- **PROBLEM REQUIREMENTS**
Show the lines below where "venous" occurs.

[Saved entries]
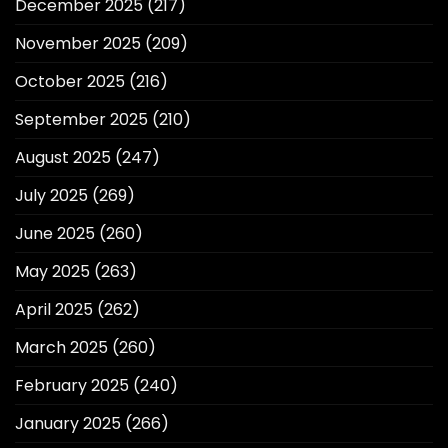
December 2025
(217)
November 2025
(209)
October 2025
(216)
September 2025
(210)
August 2025
(247)
July 2025
(269)
June 2025
(260)
May 2025
(263)
April 2025
(262)
March 2025
(260)
February 2025
(240)
January 2025
(266)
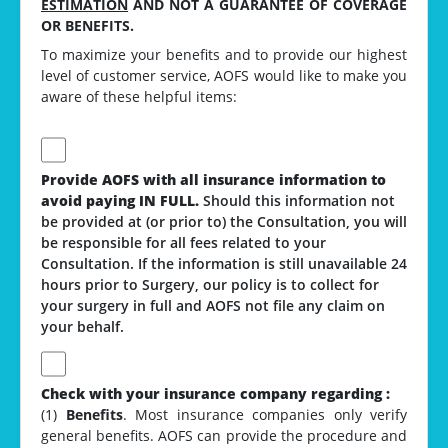
ESTIMATION
AND NOT A GUARANTEE OF COVERAGE
OR BENEFITS.
To maximize your benefits and to provide our highest
level of customer service, AOFS would like to make you
aware of these helpful items:
Provide AOFS with all insurance information to
avoid paying IN FULL.
Should this information not
be provided at (or prior to) the Consultation, you will
be responsible for all fees related to your
Consultation. If the information is still unavailable 24
hours prior to Surgery, our policy is to collect for
your surgery in full and AOFS not file any claim on
your behalf.
Check with your insurance company regarding :
(1)
Benefits
. Most insurance companies only verify
general benefits. AOFS can provide the procedure and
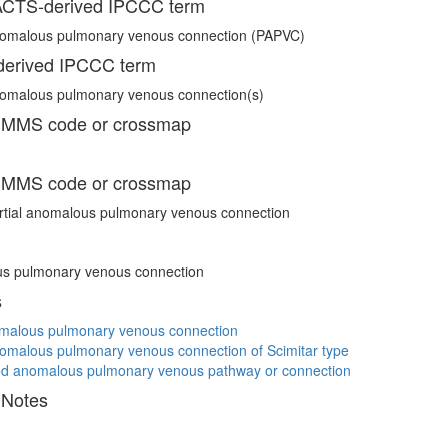
CTS-derived IPCCC term
anomalous pulmonary venous connection (PAPVC)
erived IPCCC term
nomalous pulmonary venous connection(s)
 MMS code or crossmap
 MMS code or crossmap
rtial anomalous pulmonary venous connection
s pulmonary venous connection
s
omalous pulmonary venous connection
nomalous pulmonary venous connection of Scimitar type
ed anomalous pulmonary venous pathway or connection
 Notes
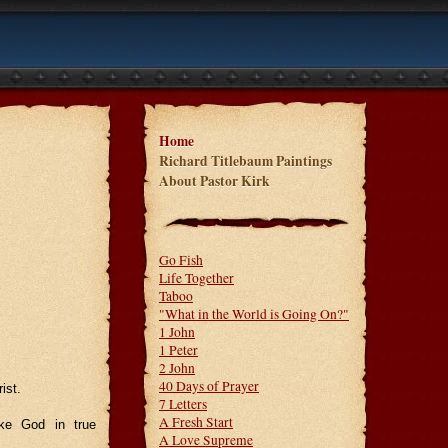
Home
Richard Titlebaum Paintings
About Pastor Kirk
Go Fish
Life Together
Taboo
"What in the World is Going On?"
1 John
1 Peter
2 John
40 Days of Prayer
ist.
7 Letters
A Fresh Start
ke God in true
A Love Supreme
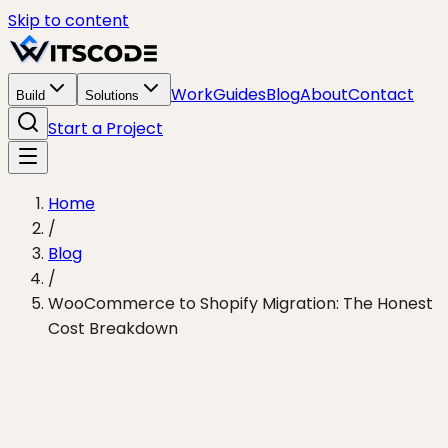
Skip to content
Work
Guides
Blog
About
Contact
Build
Solutions
Start a Project
Home
/
Blog
/
WooCommerce to Shopify Migration: The Honest
Cost Breakdown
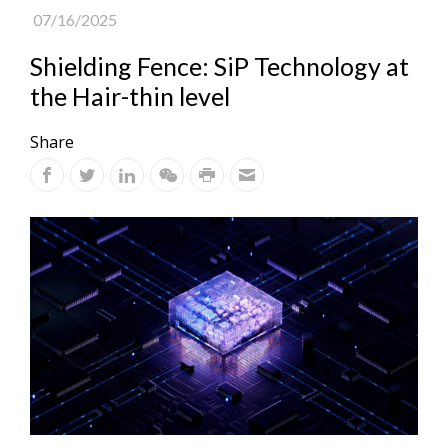
07/16/2025
Shielding Fence: SiP Technology at
the Hair-thin level
Share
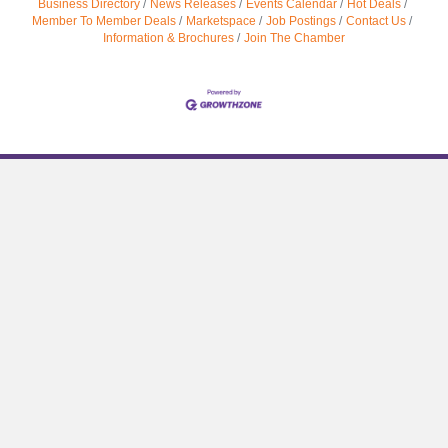
Business Directory
News Releases
Events Calendar
Hot Deals
Member To Member Deals
Marketspace
Job Postings
Contact Us
Information & Brochures
Join The Chamber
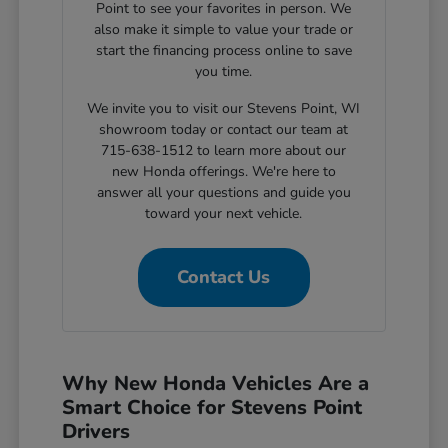
Point to see your favorites in person. We
also make it simple to value your trade or
start the financing process online to save
you time.
We invite you to visit our Stevens Point, WI
showroom today or contact our team at
715-638-1512 to learn more about our
new Honda offerings. We're here to
answer all your questions and guide you
toward your next vehicle.
Contact Us
Why New Honda Vehicles Are a
Smart Choice for Stevens Point
Drivers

- **EXERCISE RESPONSE**
anomalous pulmonary venous connection (PAPVC)
nomalous pulmonary venous connection(s)
rtial anomalous pulmonary venous connection
s pulmonary venous connection
omalous pulmonary venous connection
nomalous pulmonary venous connection of Scimitar type
ed anomalous pulmonary venous pathway or connection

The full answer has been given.